Si es cierto que Raúl se jubila como colofón de las presentes jornadas del congreso del Partido Comunista, la próxima semana Cuba será gobernada por alguien cuyo apellido no es Castro. (Vamos a ver la clase de gloriosa despedida que se prodiga él mismo en el salón plenario). Después, se supone, va a refugiarse en un feudo militarizado en Santiago de Cuba donde la seguridad del perímetro estará garantizada por una guardia pretoriana de toda su confianza.

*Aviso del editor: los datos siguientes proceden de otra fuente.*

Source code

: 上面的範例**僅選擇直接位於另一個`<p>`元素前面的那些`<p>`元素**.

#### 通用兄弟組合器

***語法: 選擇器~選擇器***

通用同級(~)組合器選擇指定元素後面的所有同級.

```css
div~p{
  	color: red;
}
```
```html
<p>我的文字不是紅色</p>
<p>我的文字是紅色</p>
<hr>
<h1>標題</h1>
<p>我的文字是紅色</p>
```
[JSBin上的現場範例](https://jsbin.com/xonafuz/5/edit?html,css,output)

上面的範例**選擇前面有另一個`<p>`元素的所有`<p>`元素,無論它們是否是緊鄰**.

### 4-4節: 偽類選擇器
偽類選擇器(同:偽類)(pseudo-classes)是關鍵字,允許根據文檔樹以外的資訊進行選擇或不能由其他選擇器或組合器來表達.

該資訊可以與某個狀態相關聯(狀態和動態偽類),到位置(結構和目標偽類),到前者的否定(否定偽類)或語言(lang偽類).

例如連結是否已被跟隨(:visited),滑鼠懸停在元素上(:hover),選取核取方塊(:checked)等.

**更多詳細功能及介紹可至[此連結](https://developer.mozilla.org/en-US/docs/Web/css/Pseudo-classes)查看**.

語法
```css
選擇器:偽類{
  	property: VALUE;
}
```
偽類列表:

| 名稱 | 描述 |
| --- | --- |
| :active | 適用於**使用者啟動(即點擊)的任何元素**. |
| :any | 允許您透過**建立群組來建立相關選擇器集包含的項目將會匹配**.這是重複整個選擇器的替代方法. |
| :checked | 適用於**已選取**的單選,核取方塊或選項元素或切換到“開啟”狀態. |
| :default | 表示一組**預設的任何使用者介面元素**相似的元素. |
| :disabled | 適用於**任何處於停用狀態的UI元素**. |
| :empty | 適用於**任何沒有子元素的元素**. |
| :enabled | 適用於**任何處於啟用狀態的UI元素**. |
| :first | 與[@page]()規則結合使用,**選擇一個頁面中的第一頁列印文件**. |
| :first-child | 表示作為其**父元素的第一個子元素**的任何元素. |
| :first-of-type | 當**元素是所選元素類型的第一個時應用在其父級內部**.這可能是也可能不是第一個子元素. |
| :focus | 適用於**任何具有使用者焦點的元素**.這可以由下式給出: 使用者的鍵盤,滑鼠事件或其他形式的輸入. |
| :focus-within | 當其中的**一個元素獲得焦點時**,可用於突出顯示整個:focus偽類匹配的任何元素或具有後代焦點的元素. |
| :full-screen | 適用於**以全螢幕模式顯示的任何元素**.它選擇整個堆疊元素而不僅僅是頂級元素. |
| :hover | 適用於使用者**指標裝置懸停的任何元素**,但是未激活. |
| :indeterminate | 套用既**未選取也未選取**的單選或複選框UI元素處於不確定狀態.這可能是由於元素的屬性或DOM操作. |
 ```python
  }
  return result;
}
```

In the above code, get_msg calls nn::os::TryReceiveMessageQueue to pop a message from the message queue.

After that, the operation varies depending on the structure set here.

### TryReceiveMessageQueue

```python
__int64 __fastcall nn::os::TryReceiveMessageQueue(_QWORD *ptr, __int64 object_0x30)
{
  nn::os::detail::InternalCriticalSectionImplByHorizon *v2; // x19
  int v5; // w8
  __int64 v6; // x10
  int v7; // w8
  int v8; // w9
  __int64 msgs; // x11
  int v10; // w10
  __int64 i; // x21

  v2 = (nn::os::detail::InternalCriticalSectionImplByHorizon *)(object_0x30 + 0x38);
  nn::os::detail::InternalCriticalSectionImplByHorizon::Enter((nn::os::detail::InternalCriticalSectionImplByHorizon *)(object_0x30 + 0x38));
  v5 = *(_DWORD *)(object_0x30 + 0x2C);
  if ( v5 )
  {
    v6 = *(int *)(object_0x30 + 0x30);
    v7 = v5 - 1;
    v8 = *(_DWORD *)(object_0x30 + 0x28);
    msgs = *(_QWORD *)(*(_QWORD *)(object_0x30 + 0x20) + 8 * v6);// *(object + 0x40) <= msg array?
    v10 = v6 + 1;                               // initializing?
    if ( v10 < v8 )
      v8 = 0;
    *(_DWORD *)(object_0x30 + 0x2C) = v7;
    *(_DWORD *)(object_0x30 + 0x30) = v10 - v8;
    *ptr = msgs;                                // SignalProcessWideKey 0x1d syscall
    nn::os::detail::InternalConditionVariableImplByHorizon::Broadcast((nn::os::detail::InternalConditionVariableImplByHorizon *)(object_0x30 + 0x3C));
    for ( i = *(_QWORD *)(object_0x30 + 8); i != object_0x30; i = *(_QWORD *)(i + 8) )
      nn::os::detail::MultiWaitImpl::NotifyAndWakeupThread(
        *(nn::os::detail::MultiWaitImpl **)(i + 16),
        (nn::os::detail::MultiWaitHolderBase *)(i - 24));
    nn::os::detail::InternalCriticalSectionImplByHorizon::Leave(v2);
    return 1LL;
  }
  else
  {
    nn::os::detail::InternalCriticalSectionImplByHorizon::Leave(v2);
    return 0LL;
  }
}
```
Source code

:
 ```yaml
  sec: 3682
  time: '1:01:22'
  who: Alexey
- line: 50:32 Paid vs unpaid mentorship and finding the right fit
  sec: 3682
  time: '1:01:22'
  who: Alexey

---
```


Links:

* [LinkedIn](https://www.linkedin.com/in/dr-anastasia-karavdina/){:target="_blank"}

La mayor evidencia, sin embargo, de lo que va a ocurrir en el futuro inmediato, es el silencio que rodea a su familia desde hace meses. Como quiera que regresar a una situación donde el poder no se puede mantener y ante la perspectiva de su desaparición natural, el objetivo priorizado de Raúl es la salvaguarda de su familia. Todos han desaparecido del entorno público. Con todo el dinero que han acumulado, la solución pertinente son las suntuosas villas que ya poseen –un secreto a voces– en Europa. Puede que los hijos de Fidel se incluyan en el paquete. En definitiva, si no los matan antes, no es otro el destino final, en las repúblicas bananeras, de sus dictadores. Y si ese es el plan, señores, muy pronto lo sabremos. Una Revolución en retirada total. Digna, limpia –y en el olvido.